To date, Calibr has generated a pipeline of candidate medicines for a number of disease areas, creating opportunities to move five to 10 new molecules into the clinic within the next two years. The proceeds of any commercial success from these medicines will be fed back into research efforts at the combined institute; thus creating a cycle in which successful drugs make a profit to fuel basic research, which finds additional molecules to exploit for future candidate medicines and marketable drugs.

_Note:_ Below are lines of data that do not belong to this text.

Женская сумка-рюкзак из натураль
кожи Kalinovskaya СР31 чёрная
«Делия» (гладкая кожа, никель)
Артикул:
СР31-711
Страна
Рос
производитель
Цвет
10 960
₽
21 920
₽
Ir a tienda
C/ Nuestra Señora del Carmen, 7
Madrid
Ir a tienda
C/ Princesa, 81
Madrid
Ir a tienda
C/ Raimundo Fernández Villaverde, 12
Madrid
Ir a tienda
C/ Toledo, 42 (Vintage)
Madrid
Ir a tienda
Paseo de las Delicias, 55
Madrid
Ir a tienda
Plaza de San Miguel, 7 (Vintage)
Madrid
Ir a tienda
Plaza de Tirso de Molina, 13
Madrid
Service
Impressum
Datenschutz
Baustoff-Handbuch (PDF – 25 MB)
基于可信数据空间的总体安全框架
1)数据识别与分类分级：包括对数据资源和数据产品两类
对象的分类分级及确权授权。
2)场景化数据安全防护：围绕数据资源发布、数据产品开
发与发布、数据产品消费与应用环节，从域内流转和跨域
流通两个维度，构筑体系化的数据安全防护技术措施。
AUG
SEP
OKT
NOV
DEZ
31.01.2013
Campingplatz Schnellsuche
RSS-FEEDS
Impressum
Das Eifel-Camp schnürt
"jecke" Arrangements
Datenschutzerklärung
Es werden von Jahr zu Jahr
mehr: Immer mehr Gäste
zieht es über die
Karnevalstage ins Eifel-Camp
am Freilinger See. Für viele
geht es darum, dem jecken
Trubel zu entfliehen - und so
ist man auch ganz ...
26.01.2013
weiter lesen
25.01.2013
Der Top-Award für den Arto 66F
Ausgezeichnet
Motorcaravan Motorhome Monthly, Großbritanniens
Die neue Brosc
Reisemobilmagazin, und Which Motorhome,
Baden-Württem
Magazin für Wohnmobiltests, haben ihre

TSRI and Calibr have collaborated on research programs in the past, leading to several candidate therapies, two of which Calibr has partnered with major pharmaceutical companies in order to market. But, the formal affiliation will help reduce overhead. Now, the two organizations will share a combined Board of Directors, as well as scientific and administrative resources that will be consolidated over time. Schultz will be overseeing the integration of the two institutes.

Schultz was appointed CEO and vice-chair of TSRI in September 2015 after a series of leadership changes and a merger gone wrong. In July 2014, then-president Michael Maarletta left TSRI after a faculty revolt against a merger deal with the University of Southern California. At the time of the failed merger, Naturereported that Scripps was running an operating deficit of $21 million annually.